The ticket itself just has to encode an ID, and then the central database contains an entry for that ID that is checked by the gate in real time. When the ticket is scanned at a gate, the database gets updated.


That server would have to process thousands of requests per second during a rush hour with very little delay. In addition to QR codes just being much more finicky than tapping a card or sticking something into a slot.


It only has to process requests inside a single station, and then periodically sync up with a central server. This doesn't sound difficult at all.


This is indeed how systems around the world do it for NFC tickets. The problem with QR codes is that they're very easy to copy, so the potential for abuse with this approach is much higher. What's to stop people from using the same ticket on two different stations within the sync period?


The QR code can encode (or the system can track, or both) any combination of origin, destination, expiration (or purchase time + validity period), ticket number, etc. Check with the local server that the ID exists with the given information and that the ticket isn't expired, then allow the user through, and the server marks that ticket number as used. If the origin doesn't match the current station, the ticket is expired, or the ticket is used, don't let the user in.


So you would have to buy a ticket every time you go somewhere. That would work for tourists, sure, assuming there are vending machines that can print those QR codes. But it would not work for locals (imagine everyone buying tickets during a rush hour), and even for some tourists, it would be a nuisance. If you're visiting a city and you know you're going to take the subway N times, you would just buy N tickets, but with this system no such thing is possible.

And what about all those transfer discounts some cities have? Like if you're taking the subway and a bus within some timeframe, you still only pay once.


>You can't do that with a QR code without either the reader or the user's device having a persistent internet connection to some sort of central server that would keep track of all tickets, which is impractical.

This is literally how all of the UK Mobile Train Tickets work. The ticket is a 2D barcode either on screen or on paper. Every gate / scanner operated by a guard records when the ticket has been scanned. They are synchronised and a ticket from being scanned twice.
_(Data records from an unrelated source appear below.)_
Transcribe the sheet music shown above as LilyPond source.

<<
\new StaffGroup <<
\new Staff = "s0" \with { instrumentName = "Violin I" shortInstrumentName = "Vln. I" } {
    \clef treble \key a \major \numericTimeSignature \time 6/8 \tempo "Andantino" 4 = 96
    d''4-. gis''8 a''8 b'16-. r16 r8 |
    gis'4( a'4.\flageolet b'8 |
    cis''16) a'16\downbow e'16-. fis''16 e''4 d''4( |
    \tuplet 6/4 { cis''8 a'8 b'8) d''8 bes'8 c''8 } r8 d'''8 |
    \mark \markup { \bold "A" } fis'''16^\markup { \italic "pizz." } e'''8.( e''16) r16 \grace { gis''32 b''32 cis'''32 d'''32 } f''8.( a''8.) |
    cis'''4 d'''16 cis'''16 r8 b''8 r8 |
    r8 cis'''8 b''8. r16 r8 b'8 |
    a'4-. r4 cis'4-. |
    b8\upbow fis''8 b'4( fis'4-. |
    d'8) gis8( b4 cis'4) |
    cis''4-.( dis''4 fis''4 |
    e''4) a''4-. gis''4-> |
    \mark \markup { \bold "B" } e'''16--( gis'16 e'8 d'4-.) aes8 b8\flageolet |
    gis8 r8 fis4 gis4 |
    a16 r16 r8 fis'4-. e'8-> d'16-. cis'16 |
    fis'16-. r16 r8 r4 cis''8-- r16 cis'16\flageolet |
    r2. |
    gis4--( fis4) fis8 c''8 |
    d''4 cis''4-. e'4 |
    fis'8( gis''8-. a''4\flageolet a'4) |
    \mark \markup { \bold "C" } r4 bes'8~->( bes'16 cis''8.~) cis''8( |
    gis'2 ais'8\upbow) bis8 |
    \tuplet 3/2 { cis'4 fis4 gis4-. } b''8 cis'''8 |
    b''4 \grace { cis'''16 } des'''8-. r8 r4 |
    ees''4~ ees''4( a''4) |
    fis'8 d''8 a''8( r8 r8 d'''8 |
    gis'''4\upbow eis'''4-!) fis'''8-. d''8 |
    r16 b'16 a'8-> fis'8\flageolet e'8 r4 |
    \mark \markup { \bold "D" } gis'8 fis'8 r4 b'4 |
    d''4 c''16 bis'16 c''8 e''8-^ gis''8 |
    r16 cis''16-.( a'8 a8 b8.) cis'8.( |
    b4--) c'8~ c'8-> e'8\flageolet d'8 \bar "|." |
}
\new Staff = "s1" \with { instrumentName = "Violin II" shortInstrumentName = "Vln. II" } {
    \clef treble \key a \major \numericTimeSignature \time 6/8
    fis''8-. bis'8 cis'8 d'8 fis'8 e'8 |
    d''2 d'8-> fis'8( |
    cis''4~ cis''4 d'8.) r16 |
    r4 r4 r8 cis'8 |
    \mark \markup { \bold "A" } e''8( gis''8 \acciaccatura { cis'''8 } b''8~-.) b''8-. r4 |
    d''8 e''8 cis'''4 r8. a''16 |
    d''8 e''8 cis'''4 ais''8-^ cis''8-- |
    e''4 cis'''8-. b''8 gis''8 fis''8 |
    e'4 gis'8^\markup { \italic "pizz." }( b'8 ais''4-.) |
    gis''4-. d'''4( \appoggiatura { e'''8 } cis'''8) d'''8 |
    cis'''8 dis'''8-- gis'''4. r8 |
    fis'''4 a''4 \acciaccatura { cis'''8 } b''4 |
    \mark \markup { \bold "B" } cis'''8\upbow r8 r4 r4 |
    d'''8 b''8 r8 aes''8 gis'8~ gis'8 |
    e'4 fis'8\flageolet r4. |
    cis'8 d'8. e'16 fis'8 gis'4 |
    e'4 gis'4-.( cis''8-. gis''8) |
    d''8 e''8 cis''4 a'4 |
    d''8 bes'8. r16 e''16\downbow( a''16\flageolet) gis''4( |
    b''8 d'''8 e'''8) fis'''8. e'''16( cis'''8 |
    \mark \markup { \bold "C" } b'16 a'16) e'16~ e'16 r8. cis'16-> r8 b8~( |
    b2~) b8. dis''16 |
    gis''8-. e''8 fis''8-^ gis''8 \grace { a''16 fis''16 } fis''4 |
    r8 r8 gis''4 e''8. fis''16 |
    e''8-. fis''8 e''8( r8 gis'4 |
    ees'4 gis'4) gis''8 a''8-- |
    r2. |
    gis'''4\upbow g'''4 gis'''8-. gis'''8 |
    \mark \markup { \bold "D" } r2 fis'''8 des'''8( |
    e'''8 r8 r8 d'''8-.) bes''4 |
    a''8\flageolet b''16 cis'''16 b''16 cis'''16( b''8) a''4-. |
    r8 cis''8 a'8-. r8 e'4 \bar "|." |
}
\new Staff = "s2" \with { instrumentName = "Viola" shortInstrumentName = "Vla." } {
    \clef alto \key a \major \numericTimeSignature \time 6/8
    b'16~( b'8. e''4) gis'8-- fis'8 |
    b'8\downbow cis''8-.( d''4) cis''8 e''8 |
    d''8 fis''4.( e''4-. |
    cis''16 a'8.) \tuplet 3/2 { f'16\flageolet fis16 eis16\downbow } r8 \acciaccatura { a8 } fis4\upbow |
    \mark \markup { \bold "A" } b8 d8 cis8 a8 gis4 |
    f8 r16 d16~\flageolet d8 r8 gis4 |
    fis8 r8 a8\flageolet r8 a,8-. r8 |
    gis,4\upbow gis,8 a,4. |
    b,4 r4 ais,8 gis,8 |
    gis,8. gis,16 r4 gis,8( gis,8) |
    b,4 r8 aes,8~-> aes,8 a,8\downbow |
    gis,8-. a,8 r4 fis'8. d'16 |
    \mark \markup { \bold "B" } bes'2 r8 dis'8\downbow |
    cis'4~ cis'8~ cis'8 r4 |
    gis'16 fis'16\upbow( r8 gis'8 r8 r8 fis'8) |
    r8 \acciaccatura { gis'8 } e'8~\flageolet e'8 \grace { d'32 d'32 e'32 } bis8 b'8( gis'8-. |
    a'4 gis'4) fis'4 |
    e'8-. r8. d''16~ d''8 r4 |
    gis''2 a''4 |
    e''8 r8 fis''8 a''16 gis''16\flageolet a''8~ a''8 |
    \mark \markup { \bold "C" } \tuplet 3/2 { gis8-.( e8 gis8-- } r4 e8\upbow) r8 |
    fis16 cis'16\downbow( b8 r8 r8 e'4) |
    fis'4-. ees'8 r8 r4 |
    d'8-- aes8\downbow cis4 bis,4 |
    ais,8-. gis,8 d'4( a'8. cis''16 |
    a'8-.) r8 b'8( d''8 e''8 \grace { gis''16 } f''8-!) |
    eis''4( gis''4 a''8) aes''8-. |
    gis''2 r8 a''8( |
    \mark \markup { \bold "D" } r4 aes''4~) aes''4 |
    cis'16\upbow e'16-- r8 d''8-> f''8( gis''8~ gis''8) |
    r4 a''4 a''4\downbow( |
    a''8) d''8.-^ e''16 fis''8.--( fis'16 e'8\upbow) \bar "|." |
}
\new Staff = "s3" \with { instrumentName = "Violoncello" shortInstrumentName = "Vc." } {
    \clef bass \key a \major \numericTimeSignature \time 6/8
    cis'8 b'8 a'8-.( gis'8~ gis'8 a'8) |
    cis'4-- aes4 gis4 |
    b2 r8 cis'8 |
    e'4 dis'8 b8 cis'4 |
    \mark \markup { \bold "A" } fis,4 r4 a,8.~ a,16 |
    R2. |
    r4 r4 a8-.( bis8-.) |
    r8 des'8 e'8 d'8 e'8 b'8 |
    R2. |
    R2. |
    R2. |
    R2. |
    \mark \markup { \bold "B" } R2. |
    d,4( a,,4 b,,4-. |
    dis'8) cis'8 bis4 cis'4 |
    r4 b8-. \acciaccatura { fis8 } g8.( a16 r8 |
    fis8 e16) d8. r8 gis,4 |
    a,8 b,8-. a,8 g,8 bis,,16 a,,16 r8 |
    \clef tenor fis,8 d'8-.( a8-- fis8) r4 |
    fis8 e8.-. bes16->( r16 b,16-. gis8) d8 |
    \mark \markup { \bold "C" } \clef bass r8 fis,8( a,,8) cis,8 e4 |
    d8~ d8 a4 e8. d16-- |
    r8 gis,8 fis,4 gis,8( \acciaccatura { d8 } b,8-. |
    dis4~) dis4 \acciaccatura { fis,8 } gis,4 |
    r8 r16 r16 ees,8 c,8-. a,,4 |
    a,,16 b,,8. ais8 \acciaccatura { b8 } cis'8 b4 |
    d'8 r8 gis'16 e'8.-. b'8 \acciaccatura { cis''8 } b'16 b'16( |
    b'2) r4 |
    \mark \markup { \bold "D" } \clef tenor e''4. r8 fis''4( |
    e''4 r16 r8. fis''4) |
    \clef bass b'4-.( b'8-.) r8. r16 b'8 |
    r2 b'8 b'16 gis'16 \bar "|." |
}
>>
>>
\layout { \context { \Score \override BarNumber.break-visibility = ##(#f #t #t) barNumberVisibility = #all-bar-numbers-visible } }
It's not that deep


But that's a train that goes outside of the city or between cities. You usually buy a ticket specifically for the route you're taking so no system-wide synchronization is necessary, only the origin station needs to know that you've used that ticket.


it would be interesting to create a wipe mechanism to erase the existing QR code (may be a belt/sander, or a laser like those rust cleaning lasers), and print a new one on (may be even use the same laser as the wipe!).


IC transit cards in Japan use heat-rewritable ink for something similar.

The ticket vending machines print your monthly transit passes right onto the face of your card at the beginning of the month, and erase it after it expires.

It's not a QR code though. Just human readable text for bus drivers. (Turnstiles in the subway still read the pass via NFC.)


If you really want a system that uses optical scanning and allows one ticket to be used multiple times, just make sure that there's enough room on the ticket for one QR code per trip. When validating, you'd print a new code in free space. You can also either print something over the old one to invalidate it, or just leave it and let the system itself figure out which of the codes is newest.


i'd assume the QR code would contain a record of the transactions, but yea, i hadn't thought about multiple trips that overlap.